Samsung Electronics Co. Ltd. is considering big changes to the operating system of its upcoming Galaxy S6. In addition to an overhaul of the look and feel of the device, which may include a metal exterior and curved display, Samsung is revamping the operating system to a version of Google's Android that will include an overlay of applications and features called TouchWiz.
TouchWiz has been criticized as bloatware for consuming storage capacity on Android phones with its extraneous applications and features. But Samsung is said to be reconsidering this approach and adopting a version of Android more in-line with phones Google makes, which run a version of Android that some enthusiasts call "pure Android."
“We are aiming to get rid of unnecessary functions and simplify our UI at the level of Google's Nexus 6,” an unnamed Samsung source told Business Korea.
Samsung devices have become some of the most bloatware-heavy on the market over the past three years. The manufacturer has attempted to market a host of special features on its devices -- for example, its smart screen features, Air View features and motion- and gesture-control features -- aimed at making users’ lives easier.
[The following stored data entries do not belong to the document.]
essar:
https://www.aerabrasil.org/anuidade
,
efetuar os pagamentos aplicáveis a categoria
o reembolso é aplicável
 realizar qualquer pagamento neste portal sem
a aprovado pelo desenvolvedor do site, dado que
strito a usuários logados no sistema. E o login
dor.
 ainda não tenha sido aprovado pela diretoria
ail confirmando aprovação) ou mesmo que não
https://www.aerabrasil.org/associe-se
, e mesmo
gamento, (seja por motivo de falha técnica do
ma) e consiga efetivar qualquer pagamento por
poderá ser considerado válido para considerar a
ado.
The Samsung dubbed its 2013 flagship Galaxy S4 the “life companion” due to all of its special features. But those features often went unused and were unable to be deleted from the device’s system. Additionally, Samsung’s host of features takes up a considerable amount of internal storage on its smartphones.
Much to users’ chagrin, a Galaxy S4 16GB models would ship with as little as 8GB of usable storage. Samsung’s software can bring a 32GB Galaxy Note 4 smartphone down to about 18GB of usable storage. Minimal storage has been one of many aspects that have deterred consumers from Samsung smartphones.
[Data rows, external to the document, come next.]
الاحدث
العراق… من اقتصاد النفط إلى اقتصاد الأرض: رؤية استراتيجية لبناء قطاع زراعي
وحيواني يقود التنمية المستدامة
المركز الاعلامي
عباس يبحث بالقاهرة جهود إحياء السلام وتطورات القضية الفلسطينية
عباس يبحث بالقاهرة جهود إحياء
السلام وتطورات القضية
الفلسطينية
Conversely, Google’s Nexus devices have some of the highest available storage on the market due to running the stock Android operating system with no added bloatware from device manufacturers. A 32GB Nexus 6 smartphone ships with about 25GB of usable storage.
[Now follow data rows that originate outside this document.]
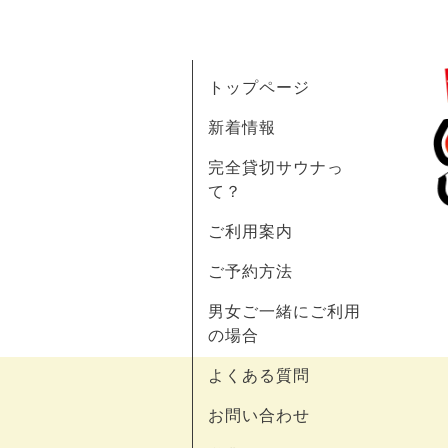
トップページ
新着情報
完全貸切サウナっ
て？
ご利用案内
ご予約方法
男女ご一緒にご利用
の場合
よくある質問
お問い合わせ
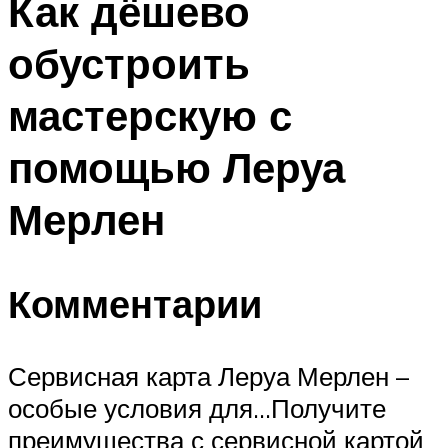
Как дёшево
обустроить
мастерскую с
помощью Леруа
Мерлен
Комментарии
Сервисная карта Леруа Мерлен –
особые условия для…Получите
преимущества с сервисной картой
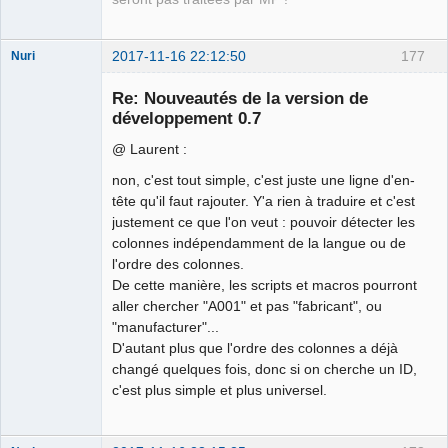
2017-11-16 22:12:50
177
Nuri
Re: Nouveautés de la version de
développement 0.7
@ Laurent :
non, c'est tout simple, c'est juste une ligne d'en-
German
tête qu'il faut rajouter. Y'a rien à traduire et c'est
translator
justement ce que l'on veut : pouvoir détecter les
Offline
colonnes indépendamment de la langue ou de
l'ordre des colonnes.
De cette manière, les scripts et macros pourront
aller chercher "A001" et pas "fabricant", ou
"manufacturer"...
D'autant plus que l'ordre des colonnes a déjà
changé quelques fois, donc si on cherche un ID,
c'est plus simple et plus universel.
Samsung is currently rethinking its product strategy amid a dismal 2014, when handset sales plummeted. In particular, the manufacturer has committed itself to a complete overhaul of the Samsung Galaxy S6 flagship, after the 2014 Galaxy S5 was considered a flop on the market.
There are no details on just how Samsung may overhaul its TouchWiz user interface. Changes could include some sort of software optimization in order to make system files smaller to take up less space on handsets. Samsung is getting rid of services as as ChatOn and WatchOn, but it is uncertain if other features will also get the ax.
This isn’t the first time reports have suggested an overhaul of TouchWiz. Consumers expected to see a lighter user interface on the Galaxy S5; but the device was released with all of Samsung’s standard bloatware. The difference now, however, is that Samsung’s bottom line depends on a major change.
The Samsung Galaxy S6 could be announced in March during the Mobile World Congress and may launch sometime in April.